*** Opening Records ***
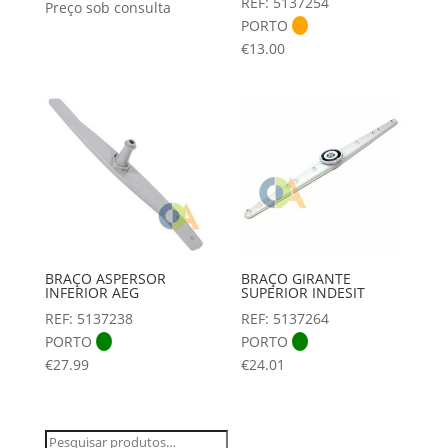
REF: 5137254
Preço sob consulta
PORTO
€
13.00
BRAÇO ASPERSOR
BRAÇO GIRANTE
INFERIOR AEG
SUPERIOR INDESIT
REF: 5137238
REF: 5137264
PORTO
PORTO
€
27.99
€
24.01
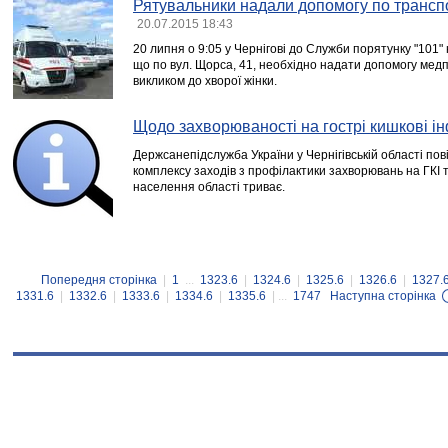
Рятувальники надали допомогу по трансп
20.07.2015 18:43
20 липня о 9:05 у Чернігові до Служби порятунку "101
що по вул. Щорса, 41, необхідно надати допомогу медп
викликом до хворої жінки.
Щодо захворюваності на гострі кишкові ін
Держсанепідслужба України у Чернігівській області по
комплексу заходів з профілактики захворювань на ГКІ
населення області триває.
Попередня сторінка
|
1
...
1323.6
|
1324.6
|
1325.6
|
1326.6
|
1327.
1331.6
|
1332.6
|
1333.6
|
1334.6
|
1335.6
| ...
1747
Наступна сторінка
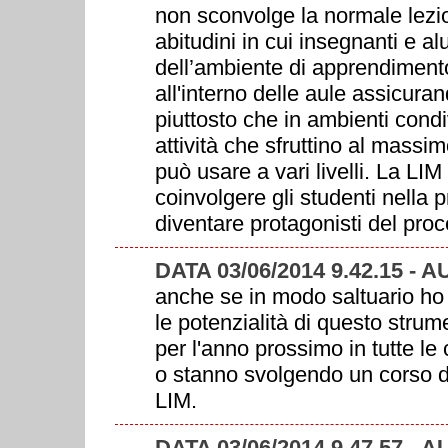
non sconvolge la normale lezio
abitudini in cui insegnanti e al
dell’ambiente di apprendimento.
all'interno delle aule assicur
piuttosto che in ambienti con
attività che sfruttino al massim
può usare a vari livelli. La LI
coinvolgere gli studenti nella pr
diventare protagonisti del pr
DATA 03/06/2014 9.42.15 
anche se in modo saltuario ho 
le potenzialità di questo stru
per l'anno prossimo in tutte le 
o stanno svolgendo un corso di
LIM.
DATA 03/06/2014 9.47.57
*** Closing Records ***
(What you are asked to do) Quote every line of text extracted from the entries above, without altering any of it, and omit the pictures from your answer.

(Task answer)
REF: 5137254
Preço sob consulta
PORTO
€
13.00
BRAÇO ASPERSOR
BRAÇO GIRANTE
INFERIOR AEG
SUPERIOR INDESIT
REF: 5137238
REF: 5137264
PORTO
PORTO
€
27.99
€
24.01
Рятувальники надали допомогу по трансп
20.07.2015 18:43
20 липня о 9:05 у Чернігові до Служби порятунку "101
що по вул. Щорса, 41, необхідно надати допомогу медп
викликом до хворої жінки.
Щодо захворюваності на гострі кишкові ін
Держсанепідслужба України у Чернігівській області по
комплексу заходів з профілактики захворювань на ГКІ
населення області триває.
Попередня сторінка
|
1
...
1323.6
|
1324.6
|
1325.6
|
1326.6
|
1327.
1331.6
|
1332.6
|
1333.6
|
1334.6
|
1335.6
| ...
1747
Наступна сторінка
non sconvolge la normale lezio
abitudini in cui insegnanti e al
dell’ambiente di apprendimento.
all'interno delle aule assicur
piuttosto che in ambienti con
attività che sfruttino al massim
può usare a vari livelli. La LI
coinvolgere gli studenti nella pr
diventare protagonisti del pr
DATA 03/06/2014 9.42.15 
anche se in modo saltuario ho 
le potenzialità di questo stru
per l'anno prossimo in tutte le 
o stanno svolgendo un corso di
LIM.
DATA 03/06/2014 9.47.57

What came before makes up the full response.